2.bölüm - %2

693 39 2
                                    

Yazar : taohuneytea
Çeviren : EgeHayal & byz_g-ri
Hikayenin asıl linki : http://www.wattpad.com/story/9734995-metal

Birkaç dakika içinde Tao yukarıdan kapının çarpma sesini duydu ve gülüşü biraz genişledi. Kendi kendine kıkırdadı. Onu değerli şeylerle dolu bu evde yalnız mı bırakmışlardı? Nasıl bir aileydi bu böyle?

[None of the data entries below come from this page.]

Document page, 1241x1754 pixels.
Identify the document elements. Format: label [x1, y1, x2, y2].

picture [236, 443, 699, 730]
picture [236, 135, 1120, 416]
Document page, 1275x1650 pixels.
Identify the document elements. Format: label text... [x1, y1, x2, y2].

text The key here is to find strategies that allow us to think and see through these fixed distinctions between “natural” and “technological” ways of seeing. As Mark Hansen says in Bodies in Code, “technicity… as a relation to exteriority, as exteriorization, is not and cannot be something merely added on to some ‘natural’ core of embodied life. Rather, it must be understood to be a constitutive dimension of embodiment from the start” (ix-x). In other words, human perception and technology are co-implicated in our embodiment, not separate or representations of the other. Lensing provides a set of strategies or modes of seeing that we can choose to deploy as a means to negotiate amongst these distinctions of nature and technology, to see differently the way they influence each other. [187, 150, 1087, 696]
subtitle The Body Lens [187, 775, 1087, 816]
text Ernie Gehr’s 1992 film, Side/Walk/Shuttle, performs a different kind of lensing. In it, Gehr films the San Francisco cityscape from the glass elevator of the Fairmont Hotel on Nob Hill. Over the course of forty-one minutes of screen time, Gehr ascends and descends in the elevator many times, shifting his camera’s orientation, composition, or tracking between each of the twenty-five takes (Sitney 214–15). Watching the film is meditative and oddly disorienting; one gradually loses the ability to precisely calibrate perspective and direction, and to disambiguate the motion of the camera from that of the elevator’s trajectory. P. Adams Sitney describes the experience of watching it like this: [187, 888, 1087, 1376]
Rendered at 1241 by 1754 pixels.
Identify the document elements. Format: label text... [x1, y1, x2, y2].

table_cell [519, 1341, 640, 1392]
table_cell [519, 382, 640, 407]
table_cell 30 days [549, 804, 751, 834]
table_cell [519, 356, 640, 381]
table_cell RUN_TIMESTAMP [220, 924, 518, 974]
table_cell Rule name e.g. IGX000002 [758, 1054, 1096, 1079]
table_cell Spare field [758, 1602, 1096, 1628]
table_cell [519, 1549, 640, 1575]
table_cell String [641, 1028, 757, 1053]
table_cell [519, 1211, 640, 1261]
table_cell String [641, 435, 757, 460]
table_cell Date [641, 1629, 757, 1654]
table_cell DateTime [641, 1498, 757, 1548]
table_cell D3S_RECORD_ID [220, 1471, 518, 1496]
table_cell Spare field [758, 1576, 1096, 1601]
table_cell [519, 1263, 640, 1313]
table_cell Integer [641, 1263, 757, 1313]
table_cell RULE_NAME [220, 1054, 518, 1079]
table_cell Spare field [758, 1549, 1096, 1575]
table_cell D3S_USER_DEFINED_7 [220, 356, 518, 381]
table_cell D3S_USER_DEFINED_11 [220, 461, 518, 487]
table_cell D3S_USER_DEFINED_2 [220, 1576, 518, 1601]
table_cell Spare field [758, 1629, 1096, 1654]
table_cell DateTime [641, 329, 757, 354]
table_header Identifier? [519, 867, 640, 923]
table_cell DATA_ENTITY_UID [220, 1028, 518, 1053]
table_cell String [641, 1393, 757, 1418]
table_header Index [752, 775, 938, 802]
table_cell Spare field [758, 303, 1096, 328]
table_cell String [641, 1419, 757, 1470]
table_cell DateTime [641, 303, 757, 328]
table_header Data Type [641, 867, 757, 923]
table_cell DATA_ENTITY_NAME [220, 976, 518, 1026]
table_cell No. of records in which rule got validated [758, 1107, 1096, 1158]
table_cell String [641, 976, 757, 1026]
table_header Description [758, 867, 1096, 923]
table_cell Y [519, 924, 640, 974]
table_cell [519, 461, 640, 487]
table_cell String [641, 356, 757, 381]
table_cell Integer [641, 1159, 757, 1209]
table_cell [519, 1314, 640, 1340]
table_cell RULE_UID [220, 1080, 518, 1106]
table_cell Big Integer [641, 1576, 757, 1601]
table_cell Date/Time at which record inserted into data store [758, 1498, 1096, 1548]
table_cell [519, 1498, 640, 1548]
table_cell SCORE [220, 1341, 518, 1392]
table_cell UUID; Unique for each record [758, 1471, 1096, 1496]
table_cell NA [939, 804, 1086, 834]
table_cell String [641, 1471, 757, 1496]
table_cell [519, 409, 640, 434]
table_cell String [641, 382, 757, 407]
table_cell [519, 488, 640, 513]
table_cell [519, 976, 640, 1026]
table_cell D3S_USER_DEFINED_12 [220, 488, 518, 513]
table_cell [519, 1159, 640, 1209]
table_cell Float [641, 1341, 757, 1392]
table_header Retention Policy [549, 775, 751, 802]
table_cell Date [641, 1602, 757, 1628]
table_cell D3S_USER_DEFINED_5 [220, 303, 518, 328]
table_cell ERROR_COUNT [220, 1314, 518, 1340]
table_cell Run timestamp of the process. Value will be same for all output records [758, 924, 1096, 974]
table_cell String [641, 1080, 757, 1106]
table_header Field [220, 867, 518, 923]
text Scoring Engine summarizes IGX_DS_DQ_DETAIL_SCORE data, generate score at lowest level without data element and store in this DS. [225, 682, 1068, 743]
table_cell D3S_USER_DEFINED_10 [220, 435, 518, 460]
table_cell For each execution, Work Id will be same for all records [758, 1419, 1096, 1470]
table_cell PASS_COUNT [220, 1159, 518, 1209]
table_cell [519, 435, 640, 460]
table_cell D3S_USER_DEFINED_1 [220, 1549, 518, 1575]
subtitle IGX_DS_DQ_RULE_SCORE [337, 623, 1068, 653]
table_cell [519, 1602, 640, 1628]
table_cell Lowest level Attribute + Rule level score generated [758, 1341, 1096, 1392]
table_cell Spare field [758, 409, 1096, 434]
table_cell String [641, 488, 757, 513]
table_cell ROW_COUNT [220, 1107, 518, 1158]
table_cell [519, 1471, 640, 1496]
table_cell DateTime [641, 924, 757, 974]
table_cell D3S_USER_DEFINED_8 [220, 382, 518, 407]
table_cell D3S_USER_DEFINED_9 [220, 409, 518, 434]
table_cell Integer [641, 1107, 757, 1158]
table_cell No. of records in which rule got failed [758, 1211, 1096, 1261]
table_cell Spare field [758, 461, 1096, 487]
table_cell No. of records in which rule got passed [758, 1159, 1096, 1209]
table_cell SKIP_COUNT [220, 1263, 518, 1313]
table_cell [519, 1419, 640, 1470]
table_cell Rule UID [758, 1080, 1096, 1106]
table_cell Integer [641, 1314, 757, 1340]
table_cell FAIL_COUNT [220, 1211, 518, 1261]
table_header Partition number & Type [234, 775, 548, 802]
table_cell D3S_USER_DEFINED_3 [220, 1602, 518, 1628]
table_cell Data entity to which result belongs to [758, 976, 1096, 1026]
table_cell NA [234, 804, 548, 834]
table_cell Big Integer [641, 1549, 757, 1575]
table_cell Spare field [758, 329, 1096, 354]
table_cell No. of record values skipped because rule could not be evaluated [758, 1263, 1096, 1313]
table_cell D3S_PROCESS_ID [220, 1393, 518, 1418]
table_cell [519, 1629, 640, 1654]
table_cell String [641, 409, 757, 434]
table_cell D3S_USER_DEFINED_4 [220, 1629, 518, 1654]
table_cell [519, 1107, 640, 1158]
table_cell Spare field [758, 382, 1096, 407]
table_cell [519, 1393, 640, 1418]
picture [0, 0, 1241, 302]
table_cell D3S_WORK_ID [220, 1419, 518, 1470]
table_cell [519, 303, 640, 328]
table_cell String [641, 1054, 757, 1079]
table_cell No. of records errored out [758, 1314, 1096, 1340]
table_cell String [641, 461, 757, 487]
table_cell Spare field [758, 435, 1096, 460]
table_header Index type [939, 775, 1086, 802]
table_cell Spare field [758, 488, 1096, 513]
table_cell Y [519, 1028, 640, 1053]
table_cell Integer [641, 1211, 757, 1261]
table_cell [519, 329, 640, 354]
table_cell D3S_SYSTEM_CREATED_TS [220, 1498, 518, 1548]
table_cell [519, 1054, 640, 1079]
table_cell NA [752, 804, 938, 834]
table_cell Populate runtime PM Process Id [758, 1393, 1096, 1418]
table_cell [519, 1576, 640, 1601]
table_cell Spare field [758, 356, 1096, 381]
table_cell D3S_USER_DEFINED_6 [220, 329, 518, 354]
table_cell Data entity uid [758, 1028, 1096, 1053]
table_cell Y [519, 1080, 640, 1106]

Diğerinin çantası hala elindeyken odasına gitti, genç beyin karşı koridorundaki odaya yerleşti. Önündeki kapıyı sessizce kapattı. Yapması gereken bir görüşme vardı.

----

Sehun karşı holdeki kapının hafifçe kapandığını duydu. O olduğunu biliyordu. Kim olabilirdi ki başka? İç çekip saçlarını karıştırdı. Ailesi o kadar yer içinde, onu birkaç metre ötesine yerleştirmek zorunda mıydı? Bu gülünç ve anlamsız hissettiriyordu. Kesinlikle onun gibi birine koruma vermelerine gerek yoktu. Gizli sosyete ve efsaneci süikastçilerden uzakta güvendeydi. Allah aşkına o sadece bir lise öğrencisiydi!

“Siktir” diye mırıldandı nefesini verip duvardan yere kayarak otururken. Kafasını avuçlarına gömdü, baş ağrısının geldiğini hissediyordu. Şakaklarında keskin bir acı vardı,zonklamaya başlayınca işaret parmaklarıyla ovmaya başladı.

Sabah kahvaltıyı da atlamış olmasına rağmen akşam yemeğini de atladı. Bir anda kendini içinde bulduğu durumun yanında, açlık bir problem değildi. Akşamın ilerleyen saatlerinde,Tao’nun odasına izinsiz girip yatağında kitap okuyan diğer gence bir bakış bile atmadan çantasını geri aldı. Zihninde her şey karmakarışıktı. Göndermesi gereken biri vardı ve herhangi bir şey yapmalıydı.

--

Sonraki sabah Tao sesli bir kargaşa içinde uyandı. Ya da onun için sesliydi. O ufak sesleri,en az göze çarpacak hareketleri hissetmek için yetiştirilmişti. Boğuk yumruk sesi gibi sesler duyuyordu. Aceleyle kalktı ve duruma bakmak için odasından çıktı.

Karşılaştığı şey; mutfakta buzdolabını açıp kapatıp sonra sinirle ensesini kaşıyan  hırçın bir Sehun’du. “Kahretsin” diye mırıldanıp uzaklaştı, kapı girişindeki kafası karışık Tao’dan habersizdi. Sehun’un saçları oraya buraya yapışmış sarı saç telleriyle tamamen dağılmıştı ve hala pijamalarıylaydı.

Tao, Sehun kafasını duvara vurmaya başladığında “Uhm,bir problem mi var efendim?” diye sormaya karar verdi. Tao kelime seçimleri yüzünden biraz komik hissetmişti, kendinden küçük birine ‘efendim’ diye seslenmek zorunda olacağını daha önce hiç düşünmemişti. Gülmeyi bir kenara itip odaklanmaya çalıştı. Küçük bey’in delirip delirmediğini merak etmeye başladı.

Sehun ona dönüp dik dik baktı. “Hiçbir şey yok. Defol!”

Tao diğerinin kaba söylemine kıkırdadı ama buna rağmen hole doğru yürürken onu takip etti. “Kahvaltı yapmayacak mısınız?”

Sehun yüzünü ona döndü, yüzündeki işimi bozdun bakışıyla “Hayır. Yapmayacağım. Şimdi defol”diye kaşlarını çattı.

“Gidemem” diye cevapladı Tao kollarını göğsünde birleştirirken.

“Bu da neyin nesi böyle?” diye sordu Sehun, sıkıntıyla kollarını havaya kaldırırken.

“Sizinle okula gitmek için görevlendirildim” diyerek yürümeye başladı Tao, Sehun’u öncekinden daha öfkeli halde bırakırken.

“Niye?” diye fısıltıyla bağırdı parmaklarını saçlarından aralıksız olarak geçirirken.

Yarım saat sonra iki genç de okul formaları içinde kapıya çıkmışlardı. Her zamanki gibi arabayla bekleyen Bay Kim, Sehun’u bir ‘günaydın’ ve gülümsemeyle selamladı.